Recently published preclinical data by City of Hope scientists shows the immunotherapy is effective. Advanced ovarian cancer patients are now being enrolled in a Phase 1 first-in-human trial. There are currently few effective treatment options for patients with recurrent ovarian cancer and other solid tumors, but City of Hope researchers are trying to change that.

Researchers with City of Hope, one of the largest cancer research and treatment organizations in the nation, have published preclinical research in Nature Communications demonstrating that a chimeric antigen receptor (CAR)-engineered T cell therapy worked against ovarian cancer in the laboratory and in preclinical models.

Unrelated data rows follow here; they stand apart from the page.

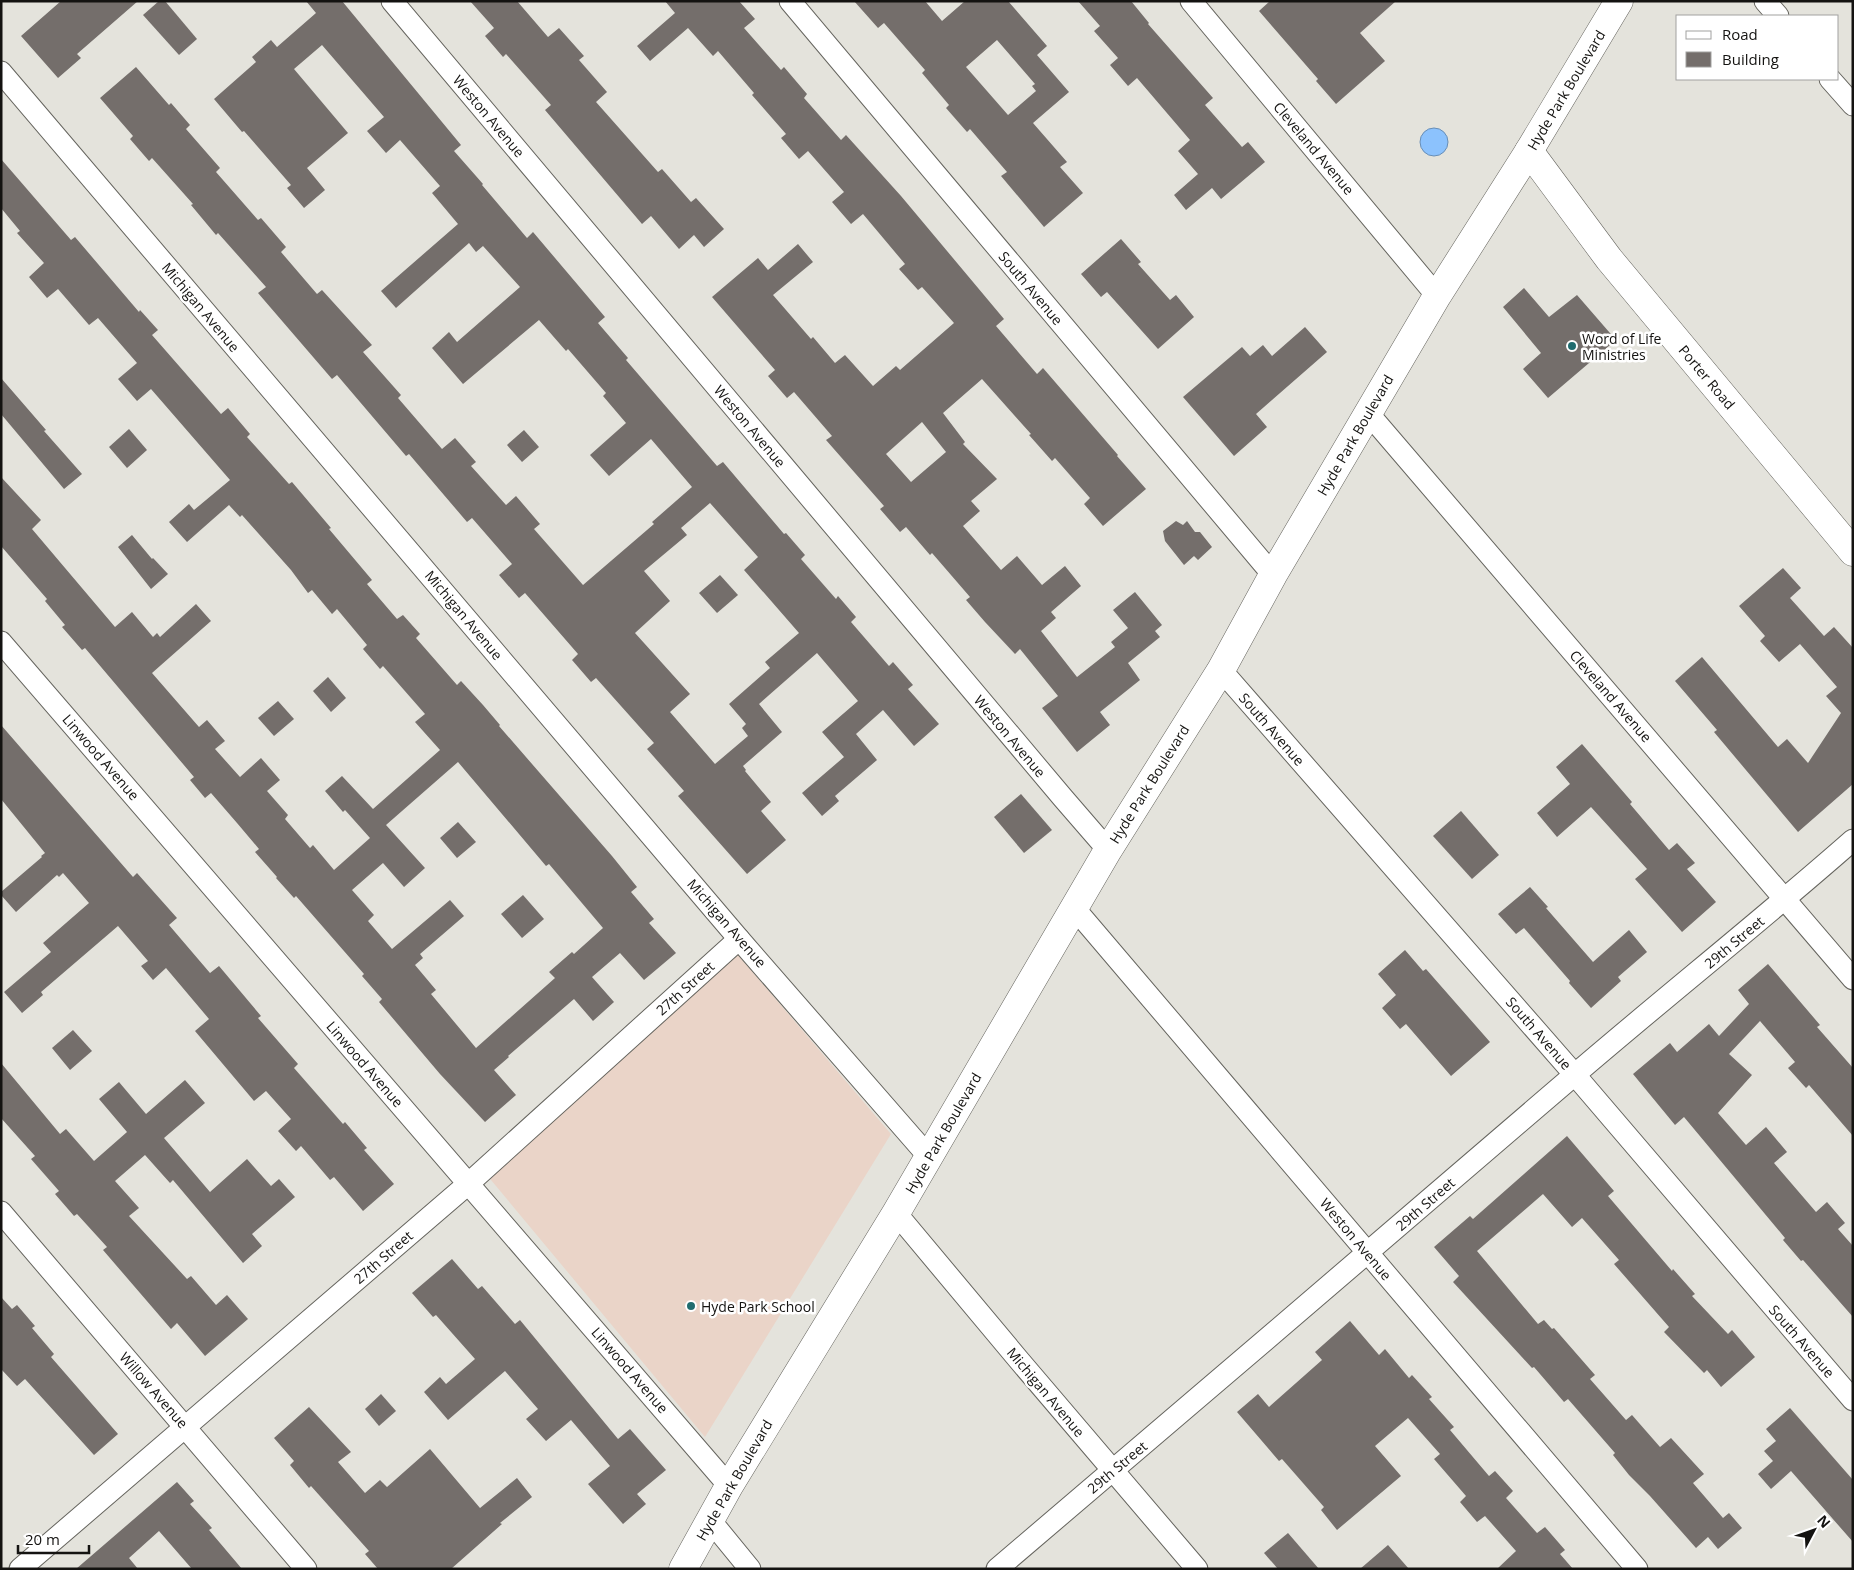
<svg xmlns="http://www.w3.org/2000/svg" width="1854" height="1570" font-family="'Open Sans',sans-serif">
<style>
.education{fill:#ead4c8}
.water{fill:#8cc2fd;stroke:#688eb6}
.building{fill:#746e6b;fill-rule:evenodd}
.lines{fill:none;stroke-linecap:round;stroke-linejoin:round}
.minor-casing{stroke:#65645e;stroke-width:23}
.secondary-casing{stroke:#65645e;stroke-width:29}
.minor{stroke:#fff;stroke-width:21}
.secondary{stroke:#fff;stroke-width:28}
.poi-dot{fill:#206c6f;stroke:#fff;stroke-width:2}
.labels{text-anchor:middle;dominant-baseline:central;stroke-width:5;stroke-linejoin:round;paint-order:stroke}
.street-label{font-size:14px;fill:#141311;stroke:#fff}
.poi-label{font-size:14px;fill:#141311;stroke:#fff;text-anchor:start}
</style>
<rect width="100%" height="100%" fill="#e4e3dc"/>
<path class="education" d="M738 955 891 1134 705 1437 486 1174Z"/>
<circle class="water" cx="1434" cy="142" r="14"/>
<g class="building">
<path d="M61 1H138L77 54 81 58 58 78 21 36Z"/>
<path d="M159 1H165L197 39 179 55 143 15Z"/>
<path d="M306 1H342L461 145 454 151 483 184 482 185 527 238 533 232 605 317 598 323 628 358 626 360 717 466 723 462 784 534 786 533 805 555 801 559 836 599 838 596 856 617 851 622 889 666 893 662 913 685 908 689 939 724 914 746 883 710 856 734 877 760 835 796 839 801 822 816 802 793 844 757 822 732 858 701 817 653 759 704 782 732 743 766 746 770 745 771 771 802 761 811 786 840 747 874 678 796 684 791 647 749 654 743 596 678 591 682 572 660 578 654 525 593 519 598 499 575 512 564 472 518 467 522 409 454 406 456 337 375 332 379 258 293 266 287 218 233 216 235 191 205 193 204 152 158 149 161 130 139 133 136 100 98 136 67 169 105 171 103 190 125 186 129 220 168 216 172 258 220 261 218 286 247 281 252 317 294 322 290 372 345 363 352 401 395 398 398 442 449 455 438 476 462 471 466 506 505 516 496 540 524 534 529 583 585 654 524 652 522 692 487 651 439 609 476 590 455 626 423 603 396 606 393 568 349 566 351 539 320 463 384 432 348 449 332 457 342 520 287 483 246 476 252 469 243 396 308 381 291 458 224 432 193 440 186 400 140 386 153 367 131 384 117 322 45 294 69 348 133 307 168 325 190 304 208 287 188 291 185 244 131 242 132 214 99 256 62 252 57 271 40 277 47 316 13ZM710 503 758 557 744 570 799 633 765 662 770 668 729 704 746 724 742 728 748 736 715 764 670 712 690 694 635 633 670 601 644 571 687 535 681 528Z"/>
<path d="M470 1H517L548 37 559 28 584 56 579 60 607 92 596 102 658 172 662 169 691 202 696 198 724 229 704 247 694 235 679 249 651 216 642 224 545 110 551 105 506 54 503 57 485 36 494 28Z"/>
<path d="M665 1H739L755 19 744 28 781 70 784 67 807 94 804 98 841 140 846 135 901 196 1004 319 996 326 1037 374 1043 368 1118 455 1117 456 1146 489 1103 526 1084 504 1090 498 1055 458 1052 461 1029 435 1031 434 982 379 943 413 965 442 963 444 997 479 971 501 980 511 963 526 1001 570 1017 556 1042 585 1065 566 1081 586 1051 612 1056 618 1041 631 1077 677 1115 647 1111 642 1128 628 1113 610 1135 592 1162 625 1155 631 1160 637 1128 663 1140 680 1100 712 1110 725 1077 752 1042 708 1058 696 1020 649 1015 654 985 622 966 600 970 597 932 553 930 555 906 527 900 532 880 509 884 506 826 440 832 436 794 392 787 398 768 376 775 370 712 297 758 258 768 270 798 244 813 262 773 295 811 339 813 337 835 363 845 355 873 386 896 366 900 370 954 323 922 287 918 290 899 269 905 264 863 214 851 224 832 202 844 192 808 151 799 159 781 138 786 134 752 95 754 93 718 51 713 56 688 28 650 61 637 46 675 13ZM922 422 946 452 911 482 886 454Z"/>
<path d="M854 1H925L942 21 965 1H1008L1047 46 1037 55 1069 92 1033 123 1067 162 1060 167 1083 193 1044 227 1001 176 1007 172 970 129 967 132 946 108 949 105 922 73 925 70 884 23 878 28ZM997 40 1035 84 1032 86 1036 91 1008 115 966 67Z"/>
<path d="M1078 1H1131L1149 23 1148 24 1213 98 1205 105 1242 147 1248 142 1265 162 1221 199 1212 188 1186 210 1174 195 1198 174 1178 151 1190 140 1137 78 1128 86 1110 65 1118 58 1094 31 1100 26Z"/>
<path d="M1270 1H1396L1360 33 1385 61 1336 104 1316 81 1318 79 1259 11Z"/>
<path d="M1 159 71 240 75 237 139 312 140 310 158 330 152 335 221 414 228 408 250 434 247 437 289 484 292 482 331 528 329 529 372 580 367 584 397 619 403 615 420 634 416 638 457 685 461 681 483 705 500 725 499 726 612 856 637 887 631 892 654 919 649 923 676 953 644 980 620 953 592 977 614 1002 593 1021 574 999 508 1056 509 1057 494 1070 516 1095 485 1122 440 1074 379 1002 382 999 362 976 364 974 296 896 294 898 276 878 277 877 255 852 259 849 237 823 211 793 205 798 190 780 194 777 85 648 82 650 62 627 65 625 45 601 47 599 1 546V477L41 520 32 529 115 627 132 612 153 637 157 633 160 637 196 604 211 621 152 673 199 727 207 720 225 741 215 749 240 777 261 758 280 780 267 791 288 815 285 819 310 848 313 845 334 870 370 838 345 810 343 812 325 791 342 776 373 809 440 750 415 722 425 714 383 666 380 669 363 649 367 645 337 609 332 614 312 590 308 593 291 570 242 515 240 517 229 505 187 542 169 522 189 504 194 510 230 480 151 389 137 401 118 379 137 363 98 318 89 325 58 289 47 298 29 277 44 263 17 233 20 231 1 208ZM458 762 546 866 549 864 603 928 574 954 572 952 549 972 555 978 476 1048 431 994 436 990 415 965 423 958 420 954 464 916 450 900 392 949 368 921 374 915 352 890 383 863 404 887 425 868 386 825Z"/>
<path d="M1121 239 1141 262 1138 264 1170 300 1176 295 1194 317 1158 349 1107 292 1101 297 1081 274Z"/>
<path d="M1524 288 1549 317 1577 295 1616 340 1548 398 1523 369 1541 353 1503 307Z"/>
<path d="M1305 327 1327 352 1256 414 1267 427 1234 456 1183 397 1242 347 1250 356 1263 345 1272 356Z"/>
<path d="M1 378 46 430 44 431 82 474 64 489 1 414Z"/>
<path d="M129 429 147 450 127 468 109 447Z"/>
<path d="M524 430 539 447 522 462 507 445Z"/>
<path d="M1176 521 1183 525 1187 521 1195 532H1200L1212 547 1198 560 1194 556 1184 565 1165 541 1163 531Z"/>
<path d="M132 535 152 559 153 558 168 574 151 589 118 547Z"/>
<path d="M1783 568 1801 588 1790 598 1824 636 1834 627 1853 648V784L1798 832 1714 732 1717 730 1675 681 1702 657 1778 747 1787 739 1808 763 1841 713 1826 696 1837 687 1800 644 1779 662 1760 641 1765 636 1739 606Z"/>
<path d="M720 575 738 595 717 613 699 593Z"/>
<path d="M328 677 346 698 331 712 313 691Z"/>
<path d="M278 701 294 719 274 736 258 718Z"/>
<path d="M1 725 133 877 137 873 177 918 169 925 210 973 219 966 261 1016 258 1018 298 1064 294 1068 343 1124 345 1122 367 1148 364 1150 394 1184 363 1211 334 1177 330 1180 301 1146 296 1151 278 1131 291 1119 266 1091 254 1101 195 1031 209 1019 166 968 153 980 141 966 148 961 118 926 41 992 43 995 22 1013 4 992 51 952 43 943 89 903 63 873 59 877 57 875 16 912 1 895V892L42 857 41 856 45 853 1 799Z"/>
<path d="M1582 744 1632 802 1630 804 1669 850 1677 843 1695 863 1687 869 1716 902 1682 932 1635 879 1647 869 1591 807 1557 837 1537 813 1570 784 1556 767Z"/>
<path d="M1021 794 1052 830 1024 853 994 817Z"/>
<path d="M1461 811 1499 855 1472 879 1433 836Z"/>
<path d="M458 822 476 842 457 858 440 838Z"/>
<path d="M1530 887 1548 907 1546 908 1593 962 1629 930 1647 952 1618 977 1621 981 1591 1008 1569 983 1570 981 1524 928 1516 934 1498 914Z"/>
<path d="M523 895 544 919 522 938 501 914Z"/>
<path d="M1405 950 1423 971 1426 969 1490 1042 1451 1076 1406 1024 1400 1029 1382 1008 1396 995 1378 974Z"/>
<path d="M1768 964 1820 1025 1817 1027 1853 1068V1136L1809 1085 1806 1088 1788 1068 1795 1062 1760 1021 1729 1054 1752 1075 1718 1113 1746 1145 1766 1127 1787 1152 1774 1163 1816 1212 1827 1202 1845 1223 1838 1229 1853 1246V1317L1803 1260 1801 1261 1783 1240 1785 1238 1684 1117 1675 1125 1633 1074 1670 1043 1677 1052 1709 1024 1719 1036 1749 1004 1738 990Z"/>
<path d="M73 1030 92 1051 70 1070 52 1048Z"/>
<path d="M1 1063 60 1134 66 1129 94 1161 127 1132 99 1099 119 1082 146 1114 185 1080 205 1103 164 1138 210 1192 247 1159 271 1186 279 1179 295 1197 252 1234 262 1246 243 1263 173 1180 170 1183 145 1155 115 1181 139 1208 129 1216 187 1279 191 1276 216 1305 227 1295 248 1319 205 1356 177 1323 171 1329 103 1250 107 1247 77 1214 74 1216 55 1194 59 1191 31 1159 35 1156 1 1118Z"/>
<path d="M1567 1136 1614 1191 1608 1196 1672 1271 1673 1269 1695 1294 1692 1296 1728 1334 1732 1330 1755 1357 1721 1387 1707 1370 1704 1373 1664 1332 1669 1327 1614 1264 1619 1260 1582 1218 1572 1227 1543 1194 1477 1251 1538 1324 1544 1320 1552 1329 1554 1328 1595 1375 1590 1379 1626 1420 1632 1415 1660 1447 1671 1438 1704 1474 1693 1483 1723 1518 1729 1513 1742 1528 1718 1549 1708 1537 1696 1548 1650 1496 1629 1475 1613 1455 1615 1453 1568 1399 1564 1402 1534 1367 1532 1368 1453 1282 1459 1276 1434 1247 1470 1216 1473 1219Z"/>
<path d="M452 1259 478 1289 482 1286 515 1324 520 1320 618 1439 630 1429 666 1470 637 1494 646 1504 623 1524 588 1484 610 1466 571 1420 546 1441 526 1419 538 1409 505 1371 448 1420 424 1392 440 1377 446 1384 475 1359 436 1315 433 1317 412 1293Z"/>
<path d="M1 1297 12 1309 17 1305 35 1326 32 1328 54 1354 51 1357 118 1434 94 1455 25 1379 17 1386 1 1369Z"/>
<path d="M1350 1321 1379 1355 1385 1349 1409 1378 1412 1375 1432 1397 1429 1399 1454 1427 1450 1430 1489 1476 1495 1471 1513 1491 1506 1498 1537 1533 1545 1527 1565 1550 1560 1554 1573 1569H1497L1516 1551 1485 1516 1477 1522 1460 1502 1466 1496 1434 1459 1440 1454 1408 1418 1375 1446 1401 1476 1337 1530 1321 1510 1324 1507 1282 1459 1279 1461 1237 1412 1258 1394 1269 1407 1322 1360 1315 1352Z"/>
<path d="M381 1394 396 1411 379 1426 365 1409Z"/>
<path d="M309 1407 351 1452 338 1462 365 1493 380 1480 387 1487 430 1449 480 1508 517 1478 532 1497 500 1523 502 1524 451 1569H378L365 1554 369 1551 311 1486 309 1488 290 1465 294 1461 274 1438Z"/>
<path d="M1790 1408 1853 1480V1542L1791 1471 1771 1489 1758 1474 1773 1461 1764 1451 1776 1441 1766 1429Z"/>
<path d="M177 1482 194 1501 190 1504 212 1528 209 1530 242 1569H192L159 1531 129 1558 138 1569H76Z"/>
<path d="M1288 1533 1319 1569H1278L1264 1553Z"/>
<path d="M1388 1545 1409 1569H1360Z"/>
</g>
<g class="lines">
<defs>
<g id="minor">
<path d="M392 1 1063 798 1108 850"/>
<path d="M790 1 1273 575"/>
<path d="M1191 1 1437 296"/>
<path d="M1765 1 1778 16"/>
<path d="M1 72 739 939 929 1157"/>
<path d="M1830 79 1853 105"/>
<path d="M1368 413 1853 979"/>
<path d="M1 642 729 1486"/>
<path d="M1221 670 1575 1075 1853 1400"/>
<path d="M1075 909 1637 1569"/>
<path d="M1 1212 306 1569"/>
<path d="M896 1213 1018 1359 1197 1569"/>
<path d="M710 1520 750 1569"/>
<path d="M20 1569 468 1184 739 939"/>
<path d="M997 1569C1189 1406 1381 1241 1572 1077 1665 997 1761 921 1853 840"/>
</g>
<g id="secondary">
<path d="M1529 151 1609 259 1853 552"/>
<path d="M683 1569 729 1486 896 1213 1108 850 1221 670 1273 575 1437 296 1529 151 1619 1"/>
</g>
</defs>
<use href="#minor" class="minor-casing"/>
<use href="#secondary" class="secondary-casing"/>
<use href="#minor" class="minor"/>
<use href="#secondary" class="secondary"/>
</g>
<g class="poi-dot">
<circle cx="1572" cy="346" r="5"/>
<circle cx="691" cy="1306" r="5"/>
</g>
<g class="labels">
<g class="street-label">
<text transform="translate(1566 90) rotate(-59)">Hyde Park Boulevard</text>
<text transform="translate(489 116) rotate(50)">Weston Avenue</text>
<text transform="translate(1314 148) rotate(50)">Cleveland Avenue</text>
<text transform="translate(1031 288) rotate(50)">South Avenue</text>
<text transform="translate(201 307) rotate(50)">Michigan Avenue</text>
<text transform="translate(1707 377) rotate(50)">Porter Road</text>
<text transform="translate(750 426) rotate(50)">Weston Avenue</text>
<text transform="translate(1355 435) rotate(-60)">Hyde Park Boulevard</text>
<text transform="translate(464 615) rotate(50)">Michigan Avenue</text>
<text transform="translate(1611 696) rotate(49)">Cleveland Avenue</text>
<text transform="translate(1272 729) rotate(49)">South Avenue</text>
<text transform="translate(1010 736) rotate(50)">Weston Avenue</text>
<text transform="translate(101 757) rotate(49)">Linwood Avenue</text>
<text transform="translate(1149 784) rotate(-58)">Hyde Park Boulevard</text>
<text transform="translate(727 923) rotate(49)">Michigan Avenue</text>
<text transform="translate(1734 942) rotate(-40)">29th Street</text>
<text transform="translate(685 988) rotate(-42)">27th Street</text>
<text transform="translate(1539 1033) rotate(49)">South Avenue</text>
<text transform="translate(365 1064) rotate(49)">Linwood Avenue</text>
<text transform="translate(943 1133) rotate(-60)">Hyde Park Boulevard</text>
<text transform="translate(1425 1204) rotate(-41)">29th Street</text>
<text transform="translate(1356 1239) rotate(50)">Weston Avenue</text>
<text transform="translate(383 1257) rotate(-41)">27th Street</text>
<text transform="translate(1802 1341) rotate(49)">South Avenue</text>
<text transform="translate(630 1370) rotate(49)">Linwood Avenue</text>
<text transform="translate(154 1390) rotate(49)">Willow Avenue</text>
<text transform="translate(1046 1392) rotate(50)">Michigan Avenue</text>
<text transform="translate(1117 1467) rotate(-40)">29th Street</text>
<text transform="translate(734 1480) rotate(-60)">Hyde Park Boulevard</text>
</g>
<g class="poi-label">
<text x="1582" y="338">Word of Life<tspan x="1582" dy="16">Ministries</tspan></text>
<text x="701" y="1306">Hyde Park School</text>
</g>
</g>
<rect width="1854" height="1570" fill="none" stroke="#141311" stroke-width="5"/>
<rect x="1676" y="15" width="162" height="65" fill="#ffffff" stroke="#a1a1a0"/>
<rect x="1686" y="31" width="25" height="8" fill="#ffffff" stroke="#a1a1a0"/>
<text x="1722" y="40" font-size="15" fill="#141311">Road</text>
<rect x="1686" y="52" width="25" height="15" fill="#746e6b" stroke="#a1a1a0"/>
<text x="1722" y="65" font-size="15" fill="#141311">Building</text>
<g transform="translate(1814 1530) rotate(49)" stroke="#ffffff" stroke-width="4" paint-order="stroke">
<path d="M0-4L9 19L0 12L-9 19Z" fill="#141311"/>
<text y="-8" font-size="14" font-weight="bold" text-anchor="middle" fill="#141311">N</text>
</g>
<path d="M18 1545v8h71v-8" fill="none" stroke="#141311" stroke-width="2.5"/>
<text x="25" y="1545" font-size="15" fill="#141311" stroke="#ffffff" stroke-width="4" paint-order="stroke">20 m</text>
</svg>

The therapy is currently in a first-in-human Phase 1 trial at City of Hope for patients with advanced epithelial ovarian cancer who have already received platinum-based chemotherapy.

The trial, led by Lorna Rodriguez-Rodriguez, M.D., Ph.D., City of Hope professor in its Division of Gynecologic Oncology, Department of Surgery, is testing the therapy’s safety, side effects and activity of the therapy in patients. The trial is currently enrolling patients for treatment.

Developing a CAR T cell therapy for solid tumors is particularly challenging because the therapy needs to first reach the solid tumor and then survive in a harsh microenvironment that is filled with cancer cells and other cells that prevent attack by the CAR T cells. But Priceman and his team have made significant progress in overcoming these challenges.